There is much in what European Commissioner Philip Hogan wrote in these pages last Monday with which many would disagree. But there is one thing nobody can take issue with: Hogan's statement that Brexit is "a mess and getting messier".
British politics has reached a "perfect storm" moment. The Conservative government is divided and paralysed on how to proceed with Brexit. Theresa May is unable to decide or communicate what kind of post-Brexit relationship Britain should have with the European Union.
Meanwhile, the Corbyn leadership of the Labour Party continues to prove itself ineffective, with a botched new year's attempt to reboot its fortunes. The Liberal Democrats, for whom this should be a moment of resurgence, are still rife with internal divisions over the tuition fees climbdown.
If that wasn't messy enough, the Northern Ireland Executive has collapsed and the stage is now set for distracting and divisive elections. Just when the North should have its own politicians at the forefront of Brexit discussions representing its best interests regarding the Border, there is a real prospect that it will be governed from London for months, maybe years.
At the same time, the UK supreme court is about to throw a constitutional flare into the political mix. In a ruling due within weeks, the court will likely determine that the prime minister must have advance approval from parliament before she can activate article 50 to leave the EU.

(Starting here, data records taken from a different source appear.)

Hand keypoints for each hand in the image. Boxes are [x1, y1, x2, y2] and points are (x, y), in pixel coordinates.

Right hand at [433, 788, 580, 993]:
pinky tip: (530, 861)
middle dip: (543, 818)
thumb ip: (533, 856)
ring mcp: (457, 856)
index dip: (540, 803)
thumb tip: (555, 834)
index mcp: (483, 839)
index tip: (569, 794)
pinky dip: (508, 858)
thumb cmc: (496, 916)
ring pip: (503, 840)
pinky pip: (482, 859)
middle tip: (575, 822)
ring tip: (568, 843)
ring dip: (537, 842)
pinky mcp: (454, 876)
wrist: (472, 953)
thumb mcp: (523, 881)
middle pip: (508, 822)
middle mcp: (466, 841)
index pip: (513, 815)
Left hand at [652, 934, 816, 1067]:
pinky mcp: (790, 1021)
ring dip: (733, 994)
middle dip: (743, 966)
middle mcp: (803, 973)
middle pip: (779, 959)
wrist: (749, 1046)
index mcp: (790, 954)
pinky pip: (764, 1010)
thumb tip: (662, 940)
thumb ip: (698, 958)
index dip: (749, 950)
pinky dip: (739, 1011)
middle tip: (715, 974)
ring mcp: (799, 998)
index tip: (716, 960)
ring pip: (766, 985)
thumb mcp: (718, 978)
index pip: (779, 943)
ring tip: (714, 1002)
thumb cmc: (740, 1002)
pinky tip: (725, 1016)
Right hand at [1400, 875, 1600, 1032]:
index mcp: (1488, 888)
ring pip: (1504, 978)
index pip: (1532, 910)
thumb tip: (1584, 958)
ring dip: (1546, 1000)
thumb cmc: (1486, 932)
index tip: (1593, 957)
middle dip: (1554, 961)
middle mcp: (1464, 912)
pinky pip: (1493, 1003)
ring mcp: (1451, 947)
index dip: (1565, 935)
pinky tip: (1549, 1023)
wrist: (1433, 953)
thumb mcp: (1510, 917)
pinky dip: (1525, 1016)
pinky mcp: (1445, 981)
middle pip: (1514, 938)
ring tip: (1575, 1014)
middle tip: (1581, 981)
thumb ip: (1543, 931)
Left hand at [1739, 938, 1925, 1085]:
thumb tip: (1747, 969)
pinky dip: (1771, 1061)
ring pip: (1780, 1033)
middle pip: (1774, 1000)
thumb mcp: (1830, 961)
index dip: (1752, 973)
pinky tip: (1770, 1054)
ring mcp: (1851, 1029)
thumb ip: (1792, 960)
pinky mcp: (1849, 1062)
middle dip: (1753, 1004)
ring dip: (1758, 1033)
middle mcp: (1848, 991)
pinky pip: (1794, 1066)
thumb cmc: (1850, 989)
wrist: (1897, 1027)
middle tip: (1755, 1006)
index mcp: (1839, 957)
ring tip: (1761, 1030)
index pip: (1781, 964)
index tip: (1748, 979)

Indeed, the court may go further and decide that because Westminster has devolved areas of responsibility to the assemblies in Edinburgh and Stormont since Britain joined the EU, and has approved the Belfast Agreement, then Scotland and Northern Ireland must also have a role in approving Brexit outcomes in some areas.

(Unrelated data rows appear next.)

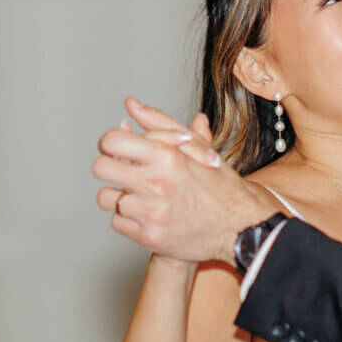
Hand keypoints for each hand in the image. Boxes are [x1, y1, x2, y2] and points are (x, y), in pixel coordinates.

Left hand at [95, 99, 278, 261]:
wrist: (240, 227)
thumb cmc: (220, 185)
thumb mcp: (196, 147)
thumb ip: (160, 124)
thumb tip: (132, 104)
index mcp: (167, 156)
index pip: (111, 141)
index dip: (110, 142)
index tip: (117, 148)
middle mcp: (156, 184)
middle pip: (101, 168)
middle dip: (109, 166)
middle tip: (123, 170)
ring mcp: (151, 213)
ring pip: (106, 198)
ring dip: (118, 194)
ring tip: (139, 194)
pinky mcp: (149, 237)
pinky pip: (117, 222)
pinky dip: (127, 217)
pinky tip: (146, 213)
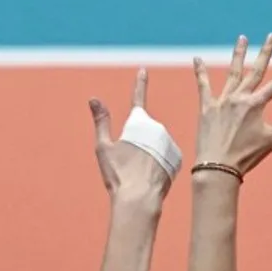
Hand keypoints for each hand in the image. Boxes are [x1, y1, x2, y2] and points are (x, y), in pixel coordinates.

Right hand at [89, 68, 171, 205]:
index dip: (140, 84)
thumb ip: (101, 121)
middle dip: (137, 143)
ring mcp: (169, 142)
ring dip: (148, 154)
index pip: (138, 97)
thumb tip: (94, 98)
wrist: (140, 199)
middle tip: (128, 164)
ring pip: (155, 146)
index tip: (143, 70)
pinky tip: (151, 177)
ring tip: (140, 173)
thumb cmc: (119, 175)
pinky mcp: (177, 157)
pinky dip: (158, 164)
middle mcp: (157, 128)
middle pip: (144, 132)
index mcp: (138, 122)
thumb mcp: (103, 147)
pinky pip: (165, 157)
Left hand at [191, 34, 271, 175]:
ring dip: (238, 54)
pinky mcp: (207, 107)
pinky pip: (203, 85)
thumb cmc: (247, 156)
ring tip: (242, 38)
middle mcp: (240, 98)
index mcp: (257, 105)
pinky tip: (197, 59)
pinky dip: (200, 72)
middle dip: (265, 52)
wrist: (218, 167)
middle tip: (271, 36)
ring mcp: (222, 100)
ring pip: (233, 72)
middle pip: (256, 70)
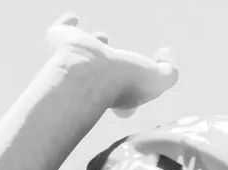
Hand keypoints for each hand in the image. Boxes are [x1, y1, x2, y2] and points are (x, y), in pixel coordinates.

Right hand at [46, 15, 178, 115]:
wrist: (87, 74)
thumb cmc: (123, 81)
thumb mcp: (158, 79)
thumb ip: (169, 70)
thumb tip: (164, 52)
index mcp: (115, 90)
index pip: (128, 93)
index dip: (137, 90)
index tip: (143, 79)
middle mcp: (93, 77)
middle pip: (104, 72)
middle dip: (113, 62)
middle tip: (121, 61)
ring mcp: (75, 58)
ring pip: (84, 51)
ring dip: (94, 43)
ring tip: (103, 37)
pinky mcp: (59, 40)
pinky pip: (60, 29)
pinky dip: (65, 23)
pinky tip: (72, 18)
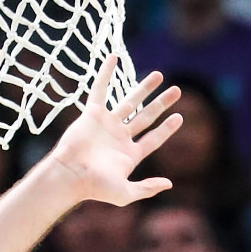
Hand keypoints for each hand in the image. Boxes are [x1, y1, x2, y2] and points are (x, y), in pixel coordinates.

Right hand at [49, 56, 180, 206]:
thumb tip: (170, 184)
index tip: (179, 117)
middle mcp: (120, 137)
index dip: (167, 129)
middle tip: (177, 90)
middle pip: (146, 116)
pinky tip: (114, 58)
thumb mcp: (126, 193)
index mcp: (130, 154)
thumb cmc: (96, 187)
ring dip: (144, 89)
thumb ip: (148, 188)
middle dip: (161, 104)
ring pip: (129, 101)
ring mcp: (107, 124)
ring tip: (159, 75)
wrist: (71, 175)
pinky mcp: (92, 114)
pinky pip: (100, 89)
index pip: (154, 138)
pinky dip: (106, 74)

Phil Hogan didn't say so, but others have suggested that real public debate about Ireland's options arising from Brexit cannot begin until London gets it act together. This is absurd; in fact, the opposite is the case. It is precisely because Brexit policymaking in London is so tardy and tortured that we should now be actively exploring outcome scenarios, their implications for Ireland, and our response.
Those who suggest Ireland cannot or should not yet engage in real debate about Brexit should look closely at Nicola Sturgeon’s actions.
Separately, last August the Scottish government published a paper on “the Potential Implication of the UK Leaving the EU on Scotland’s Long Run Economic Performance”. Last month it published a comprehensive “options paper” on “Scotland’s Place in Europe”, setting out choices about the nature and extent to which Scotland could continue to be in or have access to the single market even after the UK leaves.
The openness to external expertise and public exploration of options in Scotland contrasts with the closed situation here in Ireland, where the Government would prefer that everyone sit tight, stay quiet and let them handle our response – once the British position becomes clearer.
Interestingly a recent initiative, from the Seanad of all places, may finally begin to enable some structured public discourse about Ireland’s Brexit scenarios. On foot of proposal from Michael McDowell and others in the Independent Senators group, the Seanad has decided to give over Tuesdays from the end of February to public hearings on Brexit.
The Seanad will take testimony and question a variety of expert and representative voices from Ireland, Britain and Europe. It might be the start of a real debate.